Proceedings of ISP RAS


Platform-independent and scalable tool for binary code clone detection

H.K. Aslanyan (ISP RAS, Moscow, Russia)
S.F. Kurmangaleev (ISP RAS, Moscow, Russia)
V.G. Vardanyan (ISP RAS, Moscow, Russia)
M.S. Arutunian (ISP RAS, Moscow, Russia)
S.S. Sargsyan (ISP RAS, Moscow, Russia)

Abstract

During the software development developers often copy and paste fragments of code to achieve the desired result. Copying of code can lead to variety of errors, as well as can increase the size of the source and binary code. The problem of finding semantically similar pieces of code (clones) in binary code becomes actual due to the unavailability of source code of many software programs. The first part of the article is dedicated to the analysis of the existing methods for finding code clone in binary code. In the second part we provide a newly developed tool for finding code clones in binary code. The work of the tool is divided into three main stages.
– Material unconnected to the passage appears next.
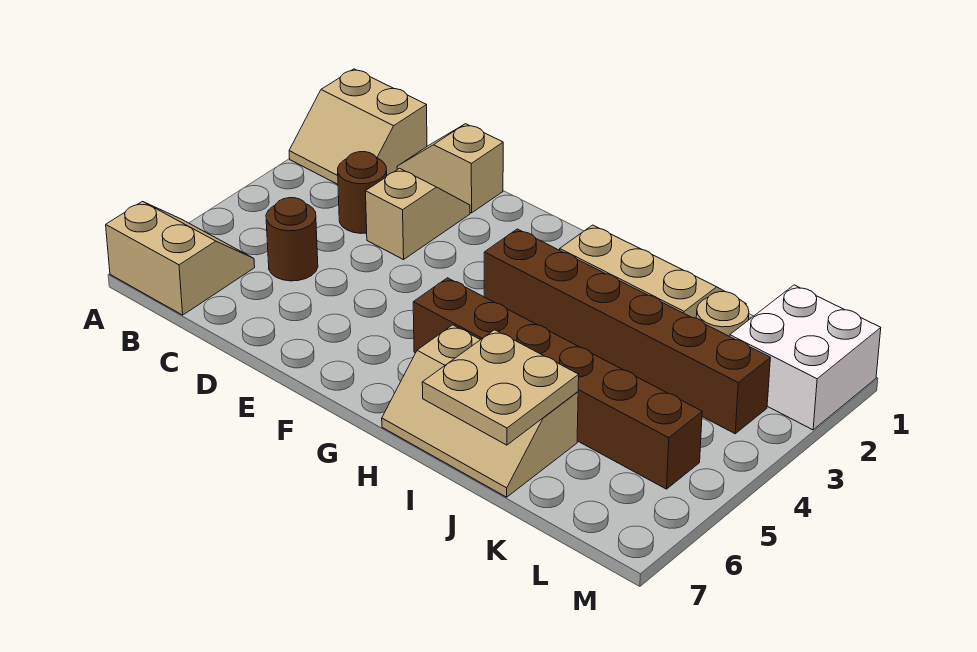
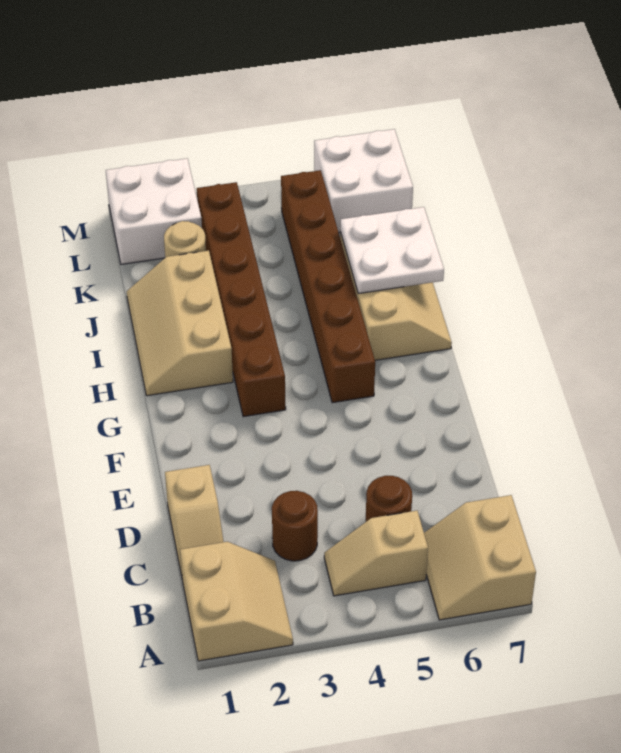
tan slope D2:D3 level 1 top 3 -> tan slope B4:B5 level 1 top 5
tan plate I6:J7 level 2 -> white plate I6:J7 level 2
none -> white brick L6:M7 level 1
The first stage is based on the Binnavi [1] framework, which is responsible for generation of program dependence graphs (PDG). Program dependence graphs are generated using REIL (Reverse Engineering Intermediate Language). The usage of REIL language allows to generate graphs for multiple architectures (x86, x86-64, ARM, MIPS, PPC), thus providing the independence of the tool from the target architecture. In the second step code clones are found based on previously created graphs. Maximum common subgraph is built for each pair of graphs and based on it, code clones are detected. In the third stage, the detected clones are visualized for convenient analysis of the results.

Keywords

code clone, semantic analysis of binary code, REIL, program dependence graph

Edition

Proceedings of the Institute for System Programming, vol. 28, issue 5, 2016, pp. 215-226

ISSN 2220-6426 (Online), ISSN 2079-8156 (Print).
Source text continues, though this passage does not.